**Data excerpts**

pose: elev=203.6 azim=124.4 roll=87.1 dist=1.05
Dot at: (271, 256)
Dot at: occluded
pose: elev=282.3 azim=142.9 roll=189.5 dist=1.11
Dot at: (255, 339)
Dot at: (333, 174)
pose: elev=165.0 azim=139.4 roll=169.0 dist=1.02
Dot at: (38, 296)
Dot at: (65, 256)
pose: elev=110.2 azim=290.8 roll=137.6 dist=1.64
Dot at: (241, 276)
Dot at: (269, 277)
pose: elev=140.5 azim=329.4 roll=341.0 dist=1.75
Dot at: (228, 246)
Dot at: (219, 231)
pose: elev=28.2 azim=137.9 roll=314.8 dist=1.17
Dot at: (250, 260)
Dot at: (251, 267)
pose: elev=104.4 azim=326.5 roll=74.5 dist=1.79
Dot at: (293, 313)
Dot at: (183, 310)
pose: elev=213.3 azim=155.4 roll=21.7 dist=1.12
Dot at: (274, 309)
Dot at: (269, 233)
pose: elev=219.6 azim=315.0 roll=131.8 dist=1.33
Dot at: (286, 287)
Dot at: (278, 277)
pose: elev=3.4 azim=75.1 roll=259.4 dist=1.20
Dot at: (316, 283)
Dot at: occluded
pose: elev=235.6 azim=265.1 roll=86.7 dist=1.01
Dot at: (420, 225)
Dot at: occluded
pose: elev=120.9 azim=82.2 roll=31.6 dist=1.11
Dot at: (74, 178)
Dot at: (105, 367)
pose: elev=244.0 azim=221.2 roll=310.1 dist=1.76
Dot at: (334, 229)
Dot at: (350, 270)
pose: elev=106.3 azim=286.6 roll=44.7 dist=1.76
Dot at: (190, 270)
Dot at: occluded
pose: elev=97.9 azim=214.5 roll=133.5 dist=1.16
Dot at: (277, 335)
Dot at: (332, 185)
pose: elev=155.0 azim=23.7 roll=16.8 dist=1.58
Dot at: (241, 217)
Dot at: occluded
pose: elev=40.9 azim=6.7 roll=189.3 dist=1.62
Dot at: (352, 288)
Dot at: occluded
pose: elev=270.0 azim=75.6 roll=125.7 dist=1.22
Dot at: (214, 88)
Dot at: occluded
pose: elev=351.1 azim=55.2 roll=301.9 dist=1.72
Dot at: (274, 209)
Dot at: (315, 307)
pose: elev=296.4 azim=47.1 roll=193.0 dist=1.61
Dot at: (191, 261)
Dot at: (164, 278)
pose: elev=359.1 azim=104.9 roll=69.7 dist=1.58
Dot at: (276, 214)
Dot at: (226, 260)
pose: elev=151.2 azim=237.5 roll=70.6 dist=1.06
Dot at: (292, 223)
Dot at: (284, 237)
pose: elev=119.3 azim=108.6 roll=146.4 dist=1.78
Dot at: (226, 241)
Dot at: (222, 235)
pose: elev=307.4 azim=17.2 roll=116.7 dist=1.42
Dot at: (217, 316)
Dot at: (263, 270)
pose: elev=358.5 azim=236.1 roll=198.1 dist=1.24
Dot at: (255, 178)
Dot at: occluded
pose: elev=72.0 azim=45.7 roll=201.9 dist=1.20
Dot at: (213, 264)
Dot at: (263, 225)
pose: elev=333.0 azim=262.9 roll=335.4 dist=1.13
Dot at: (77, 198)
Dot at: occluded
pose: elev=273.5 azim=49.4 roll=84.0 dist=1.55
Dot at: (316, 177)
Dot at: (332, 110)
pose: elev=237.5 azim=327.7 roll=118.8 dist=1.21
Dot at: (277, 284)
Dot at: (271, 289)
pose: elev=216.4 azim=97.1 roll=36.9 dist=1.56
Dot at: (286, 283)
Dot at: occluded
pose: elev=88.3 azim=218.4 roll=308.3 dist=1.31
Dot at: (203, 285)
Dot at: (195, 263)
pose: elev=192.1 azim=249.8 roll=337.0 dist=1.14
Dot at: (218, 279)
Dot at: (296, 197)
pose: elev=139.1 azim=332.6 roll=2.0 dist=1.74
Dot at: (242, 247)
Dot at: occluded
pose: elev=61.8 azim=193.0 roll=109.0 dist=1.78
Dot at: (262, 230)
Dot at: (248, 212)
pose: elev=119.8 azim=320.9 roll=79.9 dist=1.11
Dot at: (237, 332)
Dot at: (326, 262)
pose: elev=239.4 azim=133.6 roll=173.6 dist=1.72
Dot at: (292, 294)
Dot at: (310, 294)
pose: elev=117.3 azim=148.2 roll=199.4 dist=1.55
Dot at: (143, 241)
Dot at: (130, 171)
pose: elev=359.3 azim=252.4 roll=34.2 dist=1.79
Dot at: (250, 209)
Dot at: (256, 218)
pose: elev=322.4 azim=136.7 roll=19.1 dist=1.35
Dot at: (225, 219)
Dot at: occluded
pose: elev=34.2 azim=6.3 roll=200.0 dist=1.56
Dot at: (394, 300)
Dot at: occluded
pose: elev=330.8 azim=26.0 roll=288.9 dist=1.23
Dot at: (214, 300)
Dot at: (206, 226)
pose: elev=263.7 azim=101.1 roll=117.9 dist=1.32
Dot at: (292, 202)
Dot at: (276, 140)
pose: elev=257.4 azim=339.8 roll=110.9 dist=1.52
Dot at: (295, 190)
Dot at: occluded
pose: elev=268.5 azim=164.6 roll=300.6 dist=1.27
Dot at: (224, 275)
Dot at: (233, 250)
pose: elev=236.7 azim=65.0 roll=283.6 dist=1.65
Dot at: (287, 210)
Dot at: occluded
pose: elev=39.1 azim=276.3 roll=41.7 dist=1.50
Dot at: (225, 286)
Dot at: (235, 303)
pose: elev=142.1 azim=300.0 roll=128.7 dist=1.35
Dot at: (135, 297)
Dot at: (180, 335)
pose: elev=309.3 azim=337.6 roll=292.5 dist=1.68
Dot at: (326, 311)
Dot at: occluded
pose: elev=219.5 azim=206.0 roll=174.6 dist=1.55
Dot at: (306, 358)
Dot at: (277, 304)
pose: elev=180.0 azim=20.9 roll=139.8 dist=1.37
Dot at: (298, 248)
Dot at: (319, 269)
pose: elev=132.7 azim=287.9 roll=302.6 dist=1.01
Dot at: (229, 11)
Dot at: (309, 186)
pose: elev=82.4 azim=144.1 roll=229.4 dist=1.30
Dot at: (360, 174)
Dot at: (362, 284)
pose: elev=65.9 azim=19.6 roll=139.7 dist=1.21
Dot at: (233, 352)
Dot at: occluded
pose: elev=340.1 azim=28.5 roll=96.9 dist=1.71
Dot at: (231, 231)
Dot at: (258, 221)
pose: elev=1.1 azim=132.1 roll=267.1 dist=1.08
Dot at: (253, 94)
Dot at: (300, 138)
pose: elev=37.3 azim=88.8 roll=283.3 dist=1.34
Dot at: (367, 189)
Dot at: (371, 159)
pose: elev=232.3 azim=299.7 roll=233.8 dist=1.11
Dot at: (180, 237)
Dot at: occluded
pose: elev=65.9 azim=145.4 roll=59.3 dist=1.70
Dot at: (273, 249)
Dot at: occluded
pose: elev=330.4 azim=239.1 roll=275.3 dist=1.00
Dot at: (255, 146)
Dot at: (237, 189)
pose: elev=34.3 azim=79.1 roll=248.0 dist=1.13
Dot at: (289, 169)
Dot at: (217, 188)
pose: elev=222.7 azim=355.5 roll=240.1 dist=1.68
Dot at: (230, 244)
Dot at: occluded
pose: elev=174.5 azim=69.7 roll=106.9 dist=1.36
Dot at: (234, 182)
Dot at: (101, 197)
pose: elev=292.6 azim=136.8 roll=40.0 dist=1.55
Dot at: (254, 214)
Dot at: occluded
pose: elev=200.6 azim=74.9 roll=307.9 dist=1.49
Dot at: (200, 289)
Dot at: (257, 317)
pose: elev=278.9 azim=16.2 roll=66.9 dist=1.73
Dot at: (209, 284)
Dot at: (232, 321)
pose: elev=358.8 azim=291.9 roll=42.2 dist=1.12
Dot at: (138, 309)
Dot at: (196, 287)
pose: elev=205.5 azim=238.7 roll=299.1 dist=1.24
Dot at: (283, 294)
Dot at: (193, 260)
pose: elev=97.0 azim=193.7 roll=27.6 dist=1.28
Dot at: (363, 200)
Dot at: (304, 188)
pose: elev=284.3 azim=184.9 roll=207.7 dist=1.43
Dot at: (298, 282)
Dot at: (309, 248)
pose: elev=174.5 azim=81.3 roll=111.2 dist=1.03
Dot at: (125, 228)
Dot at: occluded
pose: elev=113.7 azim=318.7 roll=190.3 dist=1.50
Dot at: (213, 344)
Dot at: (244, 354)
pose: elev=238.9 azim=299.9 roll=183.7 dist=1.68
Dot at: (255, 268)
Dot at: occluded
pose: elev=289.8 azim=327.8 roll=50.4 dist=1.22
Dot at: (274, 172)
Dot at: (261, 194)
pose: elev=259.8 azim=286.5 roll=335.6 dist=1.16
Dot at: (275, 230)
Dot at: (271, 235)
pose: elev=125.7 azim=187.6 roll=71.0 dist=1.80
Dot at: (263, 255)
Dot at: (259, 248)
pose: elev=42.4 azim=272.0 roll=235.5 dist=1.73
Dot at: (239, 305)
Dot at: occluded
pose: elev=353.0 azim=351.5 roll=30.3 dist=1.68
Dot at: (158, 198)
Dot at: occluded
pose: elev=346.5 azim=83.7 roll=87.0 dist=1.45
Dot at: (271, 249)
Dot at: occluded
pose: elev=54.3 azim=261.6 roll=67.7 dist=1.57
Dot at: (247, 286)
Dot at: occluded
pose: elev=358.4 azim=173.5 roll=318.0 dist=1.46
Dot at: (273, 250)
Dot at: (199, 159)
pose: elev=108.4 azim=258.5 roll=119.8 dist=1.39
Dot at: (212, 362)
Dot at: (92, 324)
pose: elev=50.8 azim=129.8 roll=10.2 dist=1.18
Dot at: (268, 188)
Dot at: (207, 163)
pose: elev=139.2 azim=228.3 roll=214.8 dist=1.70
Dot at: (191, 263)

**Exercise details**
Could you give the entries again from the line with "pose: elev=244.0 azim=221.2" up to and including the line with "Dot at: (315, 307)", switching "elev" to "elevation" and leaving everything else unchanged? Give only those lines.

**Solution for this exercise**
pose: elevation=244.0 azim=221.2 roll=310.1 dist=1.76
Dot at: (334, 229)
Dot at: (350, 270)
pose: elevation=106.3 azim=286.6 roll=44.7 dist=1.76
Dot at: (190, 270)
Dot at: occluded
pose: elevation=97.9 azim=214.5 roll=133.5 dist=1.16
Dot at: (277, 335)
Dot at: (332, 185)
pose: elevation=155.0 azim=23.7 roll=16.8 dist=1.58
Dot at: (241, 217)
Dot at: occluded
pose: elevation=40.9 azim=6.7 roll=189.3 dist=1.62
Dot at: (352, 288)
Dot at: occluded
pose: elevation=270.0 azim=75.6 roll=125.7 dist=1.22
Dot at: (214, 88)
Dot at: occluded
pose: elevation=351.1 azim=55.2 roll=301.9 dist=1.72
Dot at: (274, 209)
Dot at: (315, 307)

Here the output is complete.